Bajo el capitalismo es importante vender. Permite seguir creando y hacer otras cosas importantes como tener un lugar donde dormir, comer tres veces al día o seguir existiendo. Por desgracia, la excelencia artística y el valor de mercado rara vez van de la mano. Por eso, incluso si existe la alternativa de crear arte sólo como hobby —dejando, por extensión, que todo el arte comercial sea producido por quienes puedan permitirse no ganar dinero sin comprometer sus perspectivas: algo indeseable salvo que creas que los obreros no deberían tener voz y que las producciones comerciales deban ser sólo lo que pueda gustar a la mayoría — , para hacer arte muchas veces es necesario hacer concesiones.
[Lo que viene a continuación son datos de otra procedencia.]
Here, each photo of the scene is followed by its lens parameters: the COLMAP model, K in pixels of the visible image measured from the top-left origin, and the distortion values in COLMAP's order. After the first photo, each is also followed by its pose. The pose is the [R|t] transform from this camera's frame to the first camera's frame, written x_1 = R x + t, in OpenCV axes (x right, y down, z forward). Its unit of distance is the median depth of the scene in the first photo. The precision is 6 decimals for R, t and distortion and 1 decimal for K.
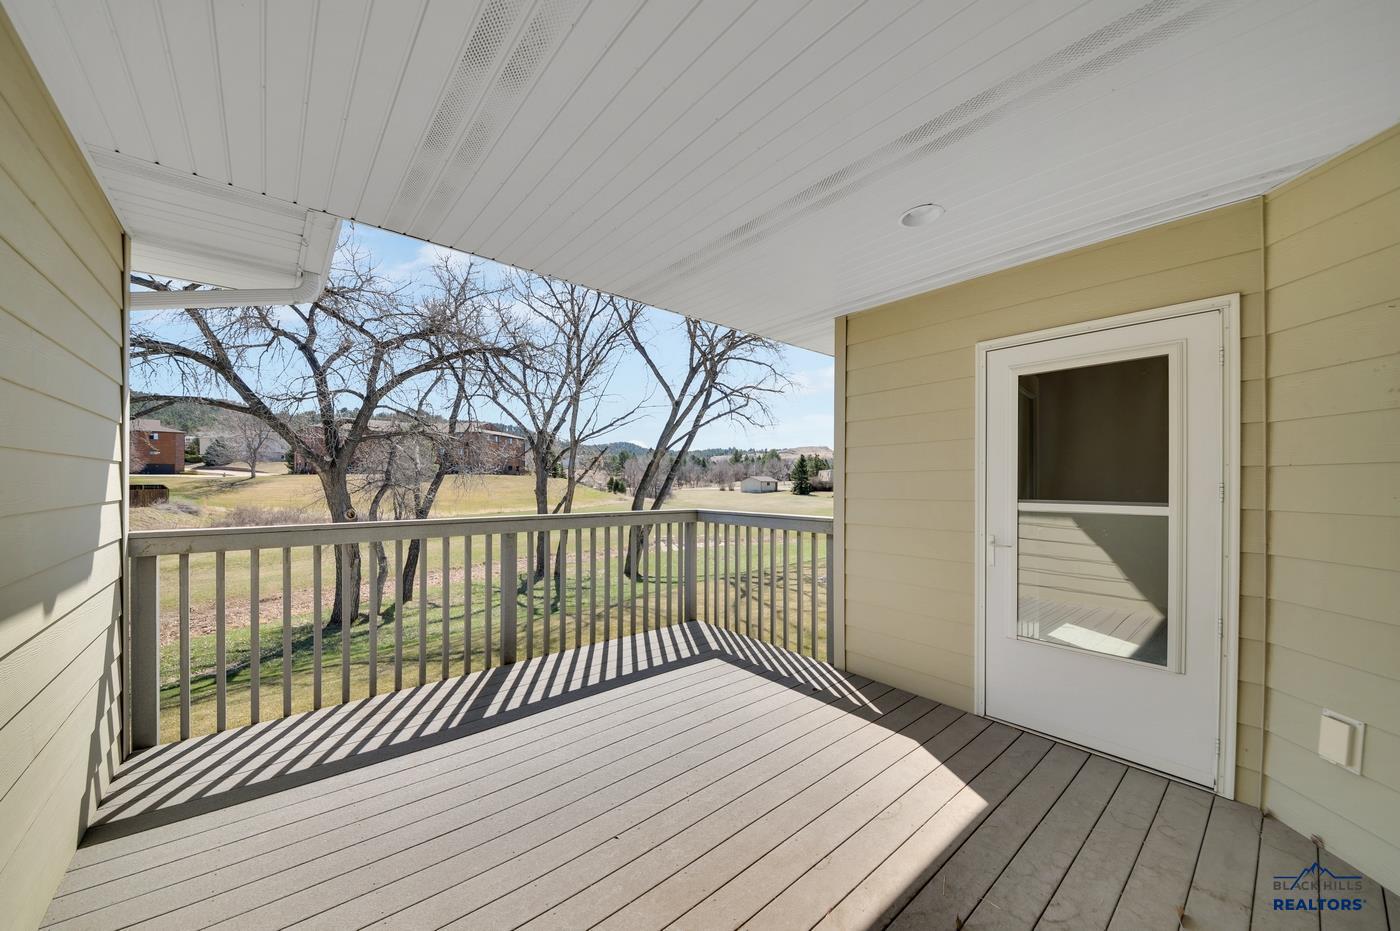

Encontrar la manera de vender lo que, por sí mismo, no tiene un sitio en el mercado.
En ese sentido, hay tres maneras de hacer más interesante, en términos comerciales, cualquier obra artística: venderla conectada a otra obra anterior que ya es popular, añadir sexo o añadir violencia. Y eso es algo que el recientemente fallecido Tomonobu Itagaki sabía bien.

Toda su carrera se basó en esta idea. En hacer juegos excelentes, extremadamente técnicos y profundos, cuyo principal punto de venta cara al público general es la cantidad de sexo y violencia que hay detrás de los mismos. Esto lo dijo de forma explícita en más de una ocasión. Si sus juegos están llenos de chicas de ligeras de ropa y violencia extrema —o si Dead or Alive se promocionó durante casi una década como el Tekken-killer, incluso siendo amigo personal de Katsuhiro Harada, productor de la franquicia — , es porque eso vende. Algo en lo que Ninja Gaiden II no sólo no es una excepción, sino la demostración de hasta qué punto funciona.